The king's heart was filled with anger. He had been very friendly in his advances toward this man, had even inquired after an event in his private life, and yet Gunther, while preserving perfect decorum, remained as reserved and as repelling as ever.
His old aversion toward this man, who, in the midst of the excitement at court, always remained unmoved, was again aroused. He dismissed Gunther, with a gracious wave of his hand; but when he had gone, his eye followed him with a sinister expression.
A thought occurred to him which made his cheeks glow, and determined him upon another line of action. It was now clear to him that the real cause of his misstep lay in the fact that a third person had stood between him and his wife. This should no longer be the case, no matter how well it was meant. Instead of asking Gunther for information as to his wife's thoughts and feelings, she should tell him all, in person and alone. He felt a deep affection for her, and thought that, since he had conquered so much within himself, he was again worthy of her.
The king sent for Countess Brinkenstein. Since the sad occurrence, the king had only moved among men, by whom affairs of this nature are treated more lightly and, in fact, are scarcely alluded to. And now, for the first time, he stood face to face with a woman; one indeed in whom a n.o.ble mind was combined with the most orthodox observance of court etiquette. The king's demeanor was dignified, although his heart trembled with emotion.

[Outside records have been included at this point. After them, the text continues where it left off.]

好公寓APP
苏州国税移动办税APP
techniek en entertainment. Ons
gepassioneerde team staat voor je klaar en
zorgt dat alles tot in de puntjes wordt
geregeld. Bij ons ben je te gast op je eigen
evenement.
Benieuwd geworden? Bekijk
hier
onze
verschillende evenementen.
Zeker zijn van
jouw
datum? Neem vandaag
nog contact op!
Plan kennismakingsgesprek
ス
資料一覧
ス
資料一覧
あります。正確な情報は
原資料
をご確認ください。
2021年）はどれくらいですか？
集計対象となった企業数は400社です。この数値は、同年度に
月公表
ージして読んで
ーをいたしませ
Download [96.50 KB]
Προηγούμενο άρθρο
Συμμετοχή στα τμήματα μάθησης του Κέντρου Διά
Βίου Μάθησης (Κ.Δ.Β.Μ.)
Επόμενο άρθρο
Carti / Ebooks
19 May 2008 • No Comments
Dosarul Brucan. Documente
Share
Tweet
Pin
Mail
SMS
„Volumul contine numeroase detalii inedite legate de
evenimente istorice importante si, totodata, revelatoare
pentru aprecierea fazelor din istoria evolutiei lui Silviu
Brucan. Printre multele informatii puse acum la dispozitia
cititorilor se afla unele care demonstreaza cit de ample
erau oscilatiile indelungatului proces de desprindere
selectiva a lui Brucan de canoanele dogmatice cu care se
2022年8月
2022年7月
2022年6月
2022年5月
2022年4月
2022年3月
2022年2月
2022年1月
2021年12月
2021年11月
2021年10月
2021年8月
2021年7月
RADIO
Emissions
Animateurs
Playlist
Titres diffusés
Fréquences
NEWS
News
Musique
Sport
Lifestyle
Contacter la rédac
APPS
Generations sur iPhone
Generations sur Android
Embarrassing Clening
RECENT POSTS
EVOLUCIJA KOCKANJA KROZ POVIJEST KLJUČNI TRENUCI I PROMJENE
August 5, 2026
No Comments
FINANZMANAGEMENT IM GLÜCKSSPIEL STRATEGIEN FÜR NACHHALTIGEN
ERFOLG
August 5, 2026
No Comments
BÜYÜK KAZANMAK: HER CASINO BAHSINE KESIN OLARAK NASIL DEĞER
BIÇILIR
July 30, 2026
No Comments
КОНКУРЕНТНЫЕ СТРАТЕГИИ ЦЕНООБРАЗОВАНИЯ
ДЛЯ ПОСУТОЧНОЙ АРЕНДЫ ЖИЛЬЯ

"We have had sad experiences," said he to her.
With great tact, Countess Brinkenstein managed to turn the conversation into another channel and thus avert any explanation on the king's part.
She thought it unbecoming a king to justify himself or to show himself weak or perplexed; and, besides that, she regarded it as the duty of those about him, to smooth over all that was unpleasant as gracefully as possible.
The king appreciated her considerateness. He asked her whether she had often seen the queen during the last few days, and who was now waiting on her. The countess informed him that she had only once been with the queen, who had expressed a wish in regard to his royal highness the crown prince.
"Ah, how is the prince?" asked the king. During all these days, he had scarcely thought of his child, and now, as if with renewed consciousness of the fact, he remembered that he had a son.
"Remarkably well," replied the countess, who went on to name the various ladies and gentlemen of the court who were now in attendance upon her majesty the queen. No one had seen her during the last few days, except Madame Leoni, who had been with her constantly, and the doctor, who had conversed with her for hours.
The king gave orders to have the prince brought into his apartments. He kissed the boy, whose round and delicate little hand played with his father's face.
"Thou shalt honor thy father--if I could only wipe away that one reproach," said he to himself.
He felt as if his child's touch had endowed him with new strength, and was about to proceed to the queen's apartments when Schnabelsdorf was announced. The king was obliged to remain and receive him.
The prime minister informed him that the result of all the elections was now known, and that his position would be a difficult one, for the majority had been on the side of the opposition.